== Problem to work on ==
Give every entry below again, exactly as written, and skip the images.
□ □ □ □
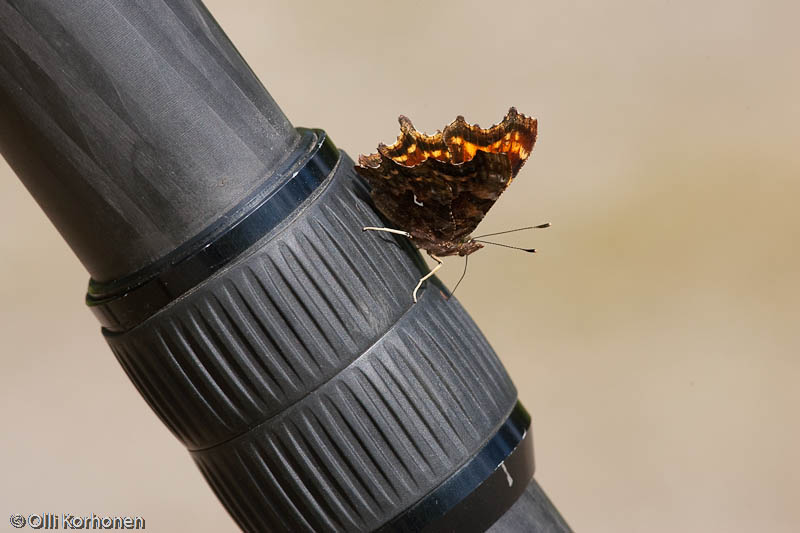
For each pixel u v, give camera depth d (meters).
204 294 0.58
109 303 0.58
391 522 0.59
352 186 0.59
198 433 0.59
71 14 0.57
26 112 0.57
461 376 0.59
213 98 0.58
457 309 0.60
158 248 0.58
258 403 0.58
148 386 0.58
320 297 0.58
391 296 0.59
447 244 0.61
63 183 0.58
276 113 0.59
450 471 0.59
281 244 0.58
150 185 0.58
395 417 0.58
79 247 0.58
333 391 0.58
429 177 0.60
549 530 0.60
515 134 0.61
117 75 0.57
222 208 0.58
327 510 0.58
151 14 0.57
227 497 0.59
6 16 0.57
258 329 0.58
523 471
□ □ □ □
== Written response ==
For each pixel u v, give camera depth d (meters).
204 294 0.58
109 303 0.58
391 522 0.59
352 186 0.59
198 433 0.59
71 14 0.57
26 112 0.57
461 376 0.59
213 98 0.58
457 309 0.60
158 248 0.58
258 403 0.58
148 386 0.58
320 297 0.58
391 296 0.59
447 244 0.61
63 183 0.58
276 113 0.59
450 471 0.59
281 244 0.58
150 185 0.58
395 417 0.58
79 247 0.58
333 391 0.58
429 177 0.60
549 530 0.60
515 134 0.61
117 75 0.57
222 208 0.58
327 510 0.58
151 14 0.57
227 497 0.59
6 16 0.57
258 329 0.58
523 471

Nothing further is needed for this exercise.